Work request — From the passage on state abortion laws, repeat word for word the text between "Five states have" and "passed since 2011.", inclusive.

Excerpted passage —

○ ○ ○ ○ ○

Judges in several other states — including Indiana and Florida — have also temporarily or permanently wiped out anti-abortion laws this week in light of the ruling.

Texas’s sweeping law, passed in 2013, had required doctors to have admitting privileges at local hospitals and required clinics to meet the same standards as surgical centers.

A total of 22 states have laws on the books requiring clinics to meet those standards, even in typically liberal states like Connecticut and Rhode Island, according to the Guttmacher Institute, a nonprofit research group.

Five states have admitting privileges requirements, though many were already being challenged in court.

Overall, states have passed a total of 288 laws restricting access to abortion in the last five years, four times as many laws aimed at protecting access, according to Guttmacher.

The court’s decision on Monday does not directly apply to laws already in place, but it creates new reasons for groups to challenge them.

Lobbying efforts by Planned Parenthood and its allies will be concentrated on a handful of red states that have pushed the most anti-abortion laws. Ten states — led by Kansas, Oklahoma, Arkansas and Arizona — account for 60 percent of all new anti-abortion laws passed since 2011.

The attempts to roll back anti-abortion laws could also blur into separate plans to build a ground game to help elect presumptive Democratic presidential nominee Hillary Clinton this fall. Four of the states where Planned Parenthood plans to challenge abortion laws are expected to be swing states in 2016: Arizona, Florida, Pennsylvania and Virginia.

The now-voided provisions in Texas had been part of a broad legislative strategy by anti-abortion activists. The approach revolved around the promotion of what have been dubbed TRAP laws, or Targeted Regulation of Abortion Providers.

Many were passed for the first time in Texas but have since spread across much of the southern half of the U.S.

A major force behind the proliferation of these laws is Americans United for Life, an anti-abortion advocacy group that has crafted model legislation to distribute to dozens of states.

The powerful group has led a state-by-state strategy — mostly out of the public eye — that is now starting to be mirrored by its counterparts who support abortion rights.

○ ○ ○ ○ ○

Data to examine —
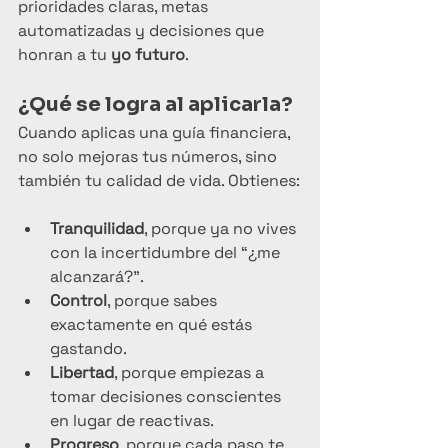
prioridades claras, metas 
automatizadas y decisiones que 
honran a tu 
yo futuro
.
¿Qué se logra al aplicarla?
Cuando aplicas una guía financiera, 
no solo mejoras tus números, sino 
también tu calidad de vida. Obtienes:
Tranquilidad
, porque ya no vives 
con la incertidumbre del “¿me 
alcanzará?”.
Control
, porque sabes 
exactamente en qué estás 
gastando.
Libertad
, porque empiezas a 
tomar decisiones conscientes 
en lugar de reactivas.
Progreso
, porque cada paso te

○ ○ ○ ○ ○

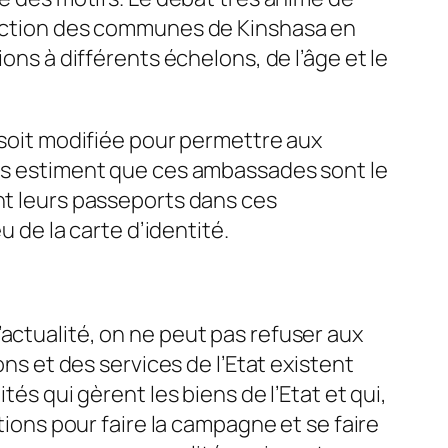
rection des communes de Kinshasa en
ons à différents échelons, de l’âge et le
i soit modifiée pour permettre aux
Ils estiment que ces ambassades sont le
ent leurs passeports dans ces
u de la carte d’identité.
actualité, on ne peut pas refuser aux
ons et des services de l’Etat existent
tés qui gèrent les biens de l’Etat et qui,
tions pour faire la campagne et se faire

○ ○ ○ ○ ○

Worked solution —
Five states have admitting privileges requirements, though many were already being challenged in court.

Overall, states have passed a total of 288 laws restricting access to abortion in the last five years, four times as many laws aimed at protecting access, according to Guttmacher.

The court’s decision on Monday does not directly apply to laws already in place, but it creates new reasons for groups to challenge them.

Lobbying efforts by Planned Parenthood and its allies will be concentrated on a handful of red states that have pushed the most anti-abortion laws. Ten states — led by Kansas, Oklahoma, Arkansas and Arizona — account for 60 percent of all new anti-abortion laws passed since 2011.